Creating OCR Files
- for information on OCR versions of transcripts, see Transcripts.
OCR stands for Optical Character Recognition. This is the process by which typewritten or printed text is electronically translated into machine-editable text. We perform OCR on all images containing typewritten or printed text. OCR is a step in our Quality Control process. Scanning technicians indicate what objects are good candidates for OCR on the Tracking Files sheet for each collection.
The following is for creating OCR during the digitization process. For information and script for creating OCR on the server (Linux), see For_Creating_Derivatives.
OCR files are saved within the collection directory within a folder called Transcripts. For large collections, coordinating Scans and OCR folders should be created within the Transcripts folder (for example, OCR text files from Scans_3 would be placed in a folder called OCR_3 within the Transcripts folder). OCR text files are saved in the following format: ex. u0003_0001577_0000233.ocr.txt
- Open Adobe Acrobat 9 Pro.
- Choose the Document tab across the top. From the drop-down, hover over OCR Text Recognition, and then choose Recognize Text in Multiple Files Using OCR.
- On the box that opens, click the Add Files button and navigate to the file you want. When files are selected, click OK.

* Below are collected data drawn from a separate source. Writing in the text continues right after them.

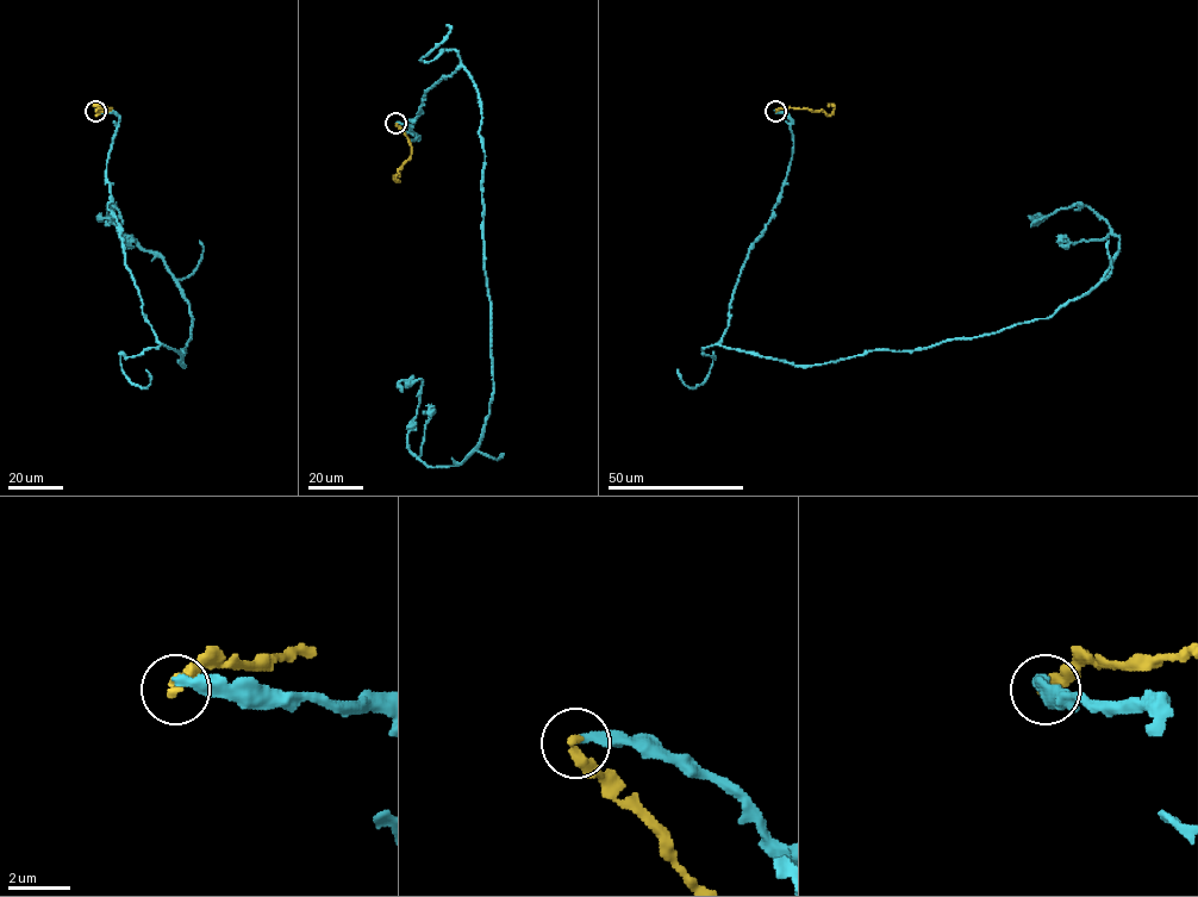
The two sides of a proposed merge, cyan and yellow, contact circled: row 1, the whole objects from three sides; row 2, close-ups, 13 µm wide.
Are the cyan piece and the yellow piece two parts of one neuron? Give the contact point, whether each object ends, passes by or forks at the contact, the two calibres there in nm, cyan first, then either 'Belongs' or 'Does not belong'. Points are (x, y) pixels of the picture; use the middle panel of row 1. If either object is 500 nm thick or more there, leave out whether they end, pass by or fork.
Place: (395, 123). At the ring cyan ends. At the ring yellow ends. Thickness 300 nm (cyan) against 300 nm. Does not belong

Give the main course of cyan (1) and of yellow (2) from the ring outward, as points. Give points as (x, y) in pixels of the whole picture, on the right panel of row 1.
1: (777, 111), (792, 156), (727, 348), (818, 366), (1046, 319), (1119, 240), (1083, 205), (1044, 219)
2: (777, 111), (822, 110), (828, 116), (834, 106), (828, 106)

- The Output Options box will now open. Choose these settings:
- Under Target Folder, choose Specific Folder and navigate to the folder you have prepared for output.
- Under Filenaming, chose Add to Original Filename. Under Insert After, type in ".ocr". Uncheck Overwrite Existing Files.
- Under Output Format, chose Export File(s) to Alternate Format and select Text (Plain) from the drop down menu.
- Click OK. Large files may take quite a bit of time.